- Budget friendly
- Comes with over 30 accessories
- Lightweight and easy to use
- Front and back displays
- Compatible with many GoPro mounting system
- Feels very cheap
- Doesn’t technically record true 4K footage (it’s 1080p in actuality)
- Default video format is AVI, not MP4 or MOV
- Only waterproof when in housing unit
The quality isn’t great on the TomTop 4K Action Camera, but it does come with a ton of accessories and is highly affordable. We think it’s a suitable option for kids, teenagers, or anyone that’s working with a limited budget.

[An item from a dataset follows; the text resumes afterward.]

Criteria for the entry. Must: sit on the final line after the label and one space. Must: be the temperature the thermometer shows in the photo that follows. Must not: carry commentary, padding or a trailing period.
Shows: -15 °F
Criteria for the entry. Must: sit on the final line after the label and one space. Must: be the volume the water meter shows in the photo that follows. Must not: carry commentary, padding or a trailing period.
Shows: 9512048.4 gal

The TomTop 4k Action Camera is an affordable alternative to the GoPro. It has an MSRP of $70, but we’ve seen it as low as $35 on TomTop.com. To be honest, at $70, we don’t love it, but at $35 it’s a nice why-not action camera. It won’t serve as your go-to camera, but it makes for a decent backup or nice solution for kiddos.
As you can see in the image above, it looks just like the GoPro HERO6, for example. It has a fish eye lens, front display, back display, and a matte grey patina. We like the look of the camera—it’s familiar—and we think it will be easy to use right out of the box. In other words, there’s very little learning curve involved with this camera.

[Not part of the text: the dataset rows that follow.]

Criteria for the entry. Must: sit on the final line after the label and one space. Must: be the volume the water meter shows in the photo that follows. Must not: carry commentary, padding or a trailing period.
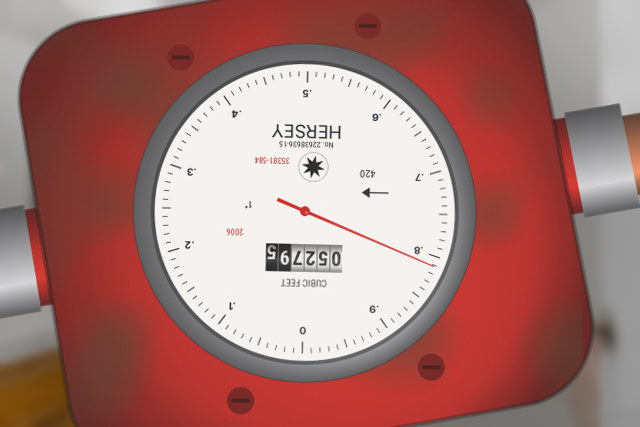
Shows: 52794.81 ft³
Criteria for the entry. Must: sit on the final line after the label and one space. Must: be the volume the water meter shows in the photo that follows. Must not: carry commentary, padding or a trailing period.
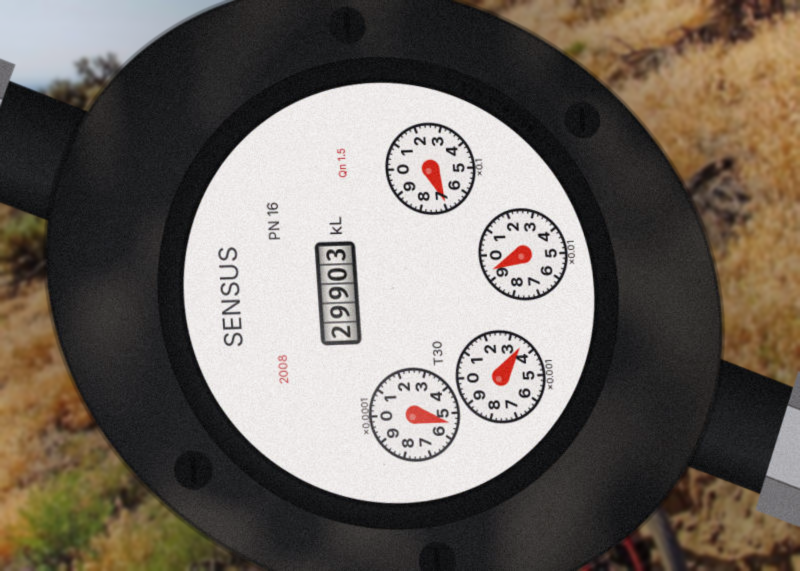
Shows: 29903.6935 kL
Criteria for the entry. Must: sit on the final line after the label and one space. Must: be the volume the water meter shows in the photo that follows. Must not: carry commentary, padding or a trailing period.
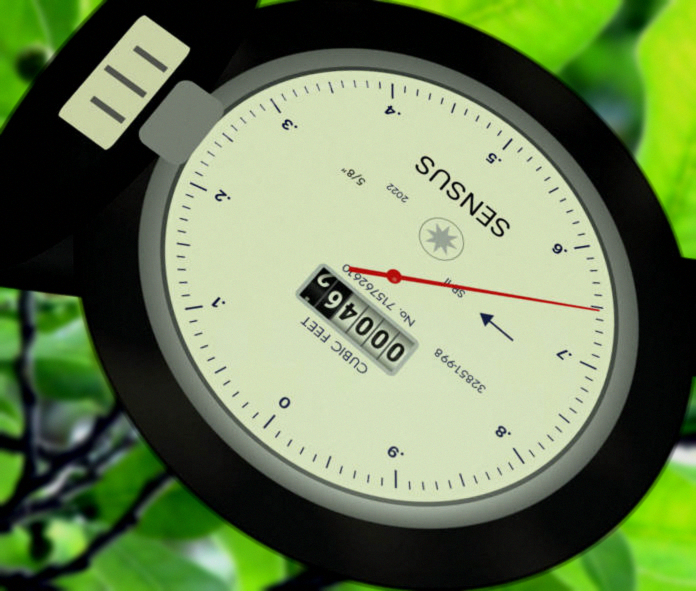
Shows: 461.65 ft³
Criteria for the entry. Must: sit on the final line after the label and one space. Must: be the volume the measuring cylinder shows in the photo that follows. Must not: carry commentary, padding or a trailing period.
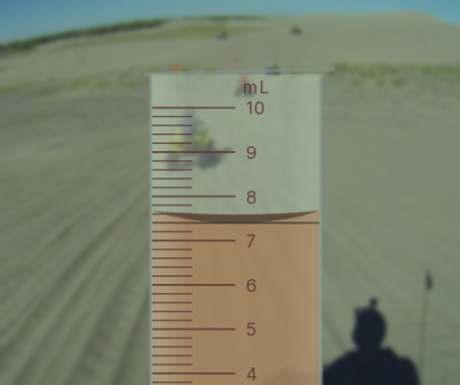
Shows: 7.4 mL
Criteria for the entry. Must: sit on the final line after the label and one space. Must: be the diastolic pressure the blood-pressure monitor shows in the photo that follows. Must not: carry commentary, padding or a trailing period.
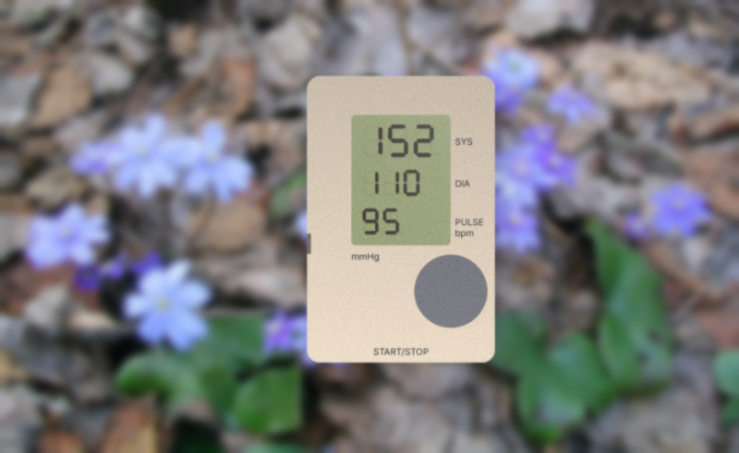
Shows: 110 mmHg
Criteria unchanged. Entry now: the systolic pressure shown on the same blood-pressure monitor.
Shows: 152 mmHg
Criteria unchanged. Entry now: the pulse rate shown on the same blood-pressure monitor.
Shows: 95 bpm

It features a 2” LCD touchscreen, which is somewhat rare to see on affordable action cameras. The display isn’t great, though. It’s not bright and it scratches easily. That said, the screen actually feels oddly durable. Yes, it might pickup scratches quickly and with little effort, but it feels like a display that can take a beating from a 10-year-old.
If you rotate the camera around, you’ll notice a few buttons. It has up/down buttons on the side and select/record and mode buttons on top. Pretty standard layout that makes the camera easy to use. You can see the top buttons in this image:
Because this action camera mimics a GoPro design, it adapts well with most GoPro accessories, like the suction mount and head mount. It comes with plenty of its own accessories, as well. And by plenty, we mean:
- Extra battery
- Waterproof case
- USB charge cable
- Wi-Fi remote control
- Fastening tapes
- Bicycle stand
- Camera back clip
- Rubber pads
- Helmet bases
- Wire rope
- Mounting adapters
- Cleaning cloth
The camera also supports up to 32G of storage via a MicroSD card, though, it does not come with a MicroSD card. Interestingly enough, the side panel doesn’t even have a cover, so the ports and MicroSD card are exposed at all times, unless you have the camera inside the waterproof case.

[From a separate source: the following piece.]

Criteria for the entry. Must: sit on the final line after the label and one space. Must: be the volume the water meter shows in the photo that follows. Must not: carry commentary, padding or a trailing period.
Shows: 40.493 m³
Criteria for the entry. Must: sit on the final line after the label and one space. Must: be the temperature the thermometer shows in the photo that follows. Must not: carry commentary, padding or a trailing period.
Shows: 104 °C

There are pro’s and con’s to this design. First, you will pick up better audio when the camera is outside of the housing unit. On the downside, it makes the camera bigger and sometimes the case can distort your pictures and video if it gets foggy inside the case. It’s not a big deal since GoPro used this exact same design for years, but we do wish that the camera was waterproof without the housing unit.
One thing that’s nice with the housing unit is that the lens cover is removable. If you look closely, you can see four little screws that allow you to swap out the lens cover if it gets scratched.
The waterproof case allows the camera to record down to 98.4 feet (30 meters). But really make sure that case is on tight, because, again, the camera doesn’t have a cover over its charging ports or SD slots, leaving them wide open for dirt etc. to get stuck. Considering we’d pretty much only recommend this camera for kids and teens, we also recommend you keep the case on.
Moving on from the case for a second, it is really nice that the camera has the front-facing display. This comes in handy big time if you’re doing selfie style videos. You can see certain settings and the duration of your video.
By default, the camera records AVI files rather than MP4, which is a little frustrating. AVI is still a common file type, but we wish it was different since some editing platforms don’t accept AVI files. For example, it isn’t compatible with Adobe Cloud (the most popular editing software), so you’ll need to convert the files if you want to do any editing.
As far as recording modes go, it can record in 4K at 30fps (comments below) or at 1080p at 30fps, as well as 720p and 480p.
The video above is 1080p30. The footage is clear, but you can tell that the actual sensor and lens are nowhere near as good as those from GoPro. That’s to be expected given the price. We think the footage is fine for some users, but you’re not going to enter your videos into any festivals.
I do want to dissect the 4K footage a bit. Interestingly, the camera records 4K (interpolation), which means it’s not really recording at 4K—it’s stretching a smaller video to fit the 4K dimensions. In other words, this camera records at 1080p only, and the 4K feature basically means that it’s stretching the 1080p recording. To us, this is disappointing since the camera is marketed as a 4K action camera, even in the title.
Unfortunately, there is no slow motion or video timelapse feature either, but it can take photo timelapses, which you can see below. The video, again, is clear, although, the colors are way off. You can see distortions around the edges, but for the most part it worked just fine.
When you dig into the settings a bit, you’ll notice something interesting and helpful. The camera has four white balance settings to choose from: auto, sunny, cloudy, and fluorescent light. We didn’t expect the camera to have this, but it’s sure nice to have.
As far as the angle at which it records, that is 170° which is why you see the rounding in the corners. There is no linear feature just yet.
The camera also takes up to 10MP photos. You can see the full list of photos sizes on TomTop.com.
To be frank, this camera is cheap—both in quality and price. As long as you know what you’re getting, you should be just fine with it. We think that this would be an ok action camera for a kid or a teenager, or someone who is just getting into the action camera game and wants something cheap to experiment with before moving on to better equipment—or maybe you just want all the accessories, and that’s cool too.
Is it our favorite camera? No. Is it worth the money? At $35, probably yes, but we wouldn’t get all hot and bothered over it if the price was $70. It’s really nice that the camera records at 1080p, has a front and back display, is easy to use, and comes with a boatload of accessories, but it’s not a legitimate replacement for a GoPro.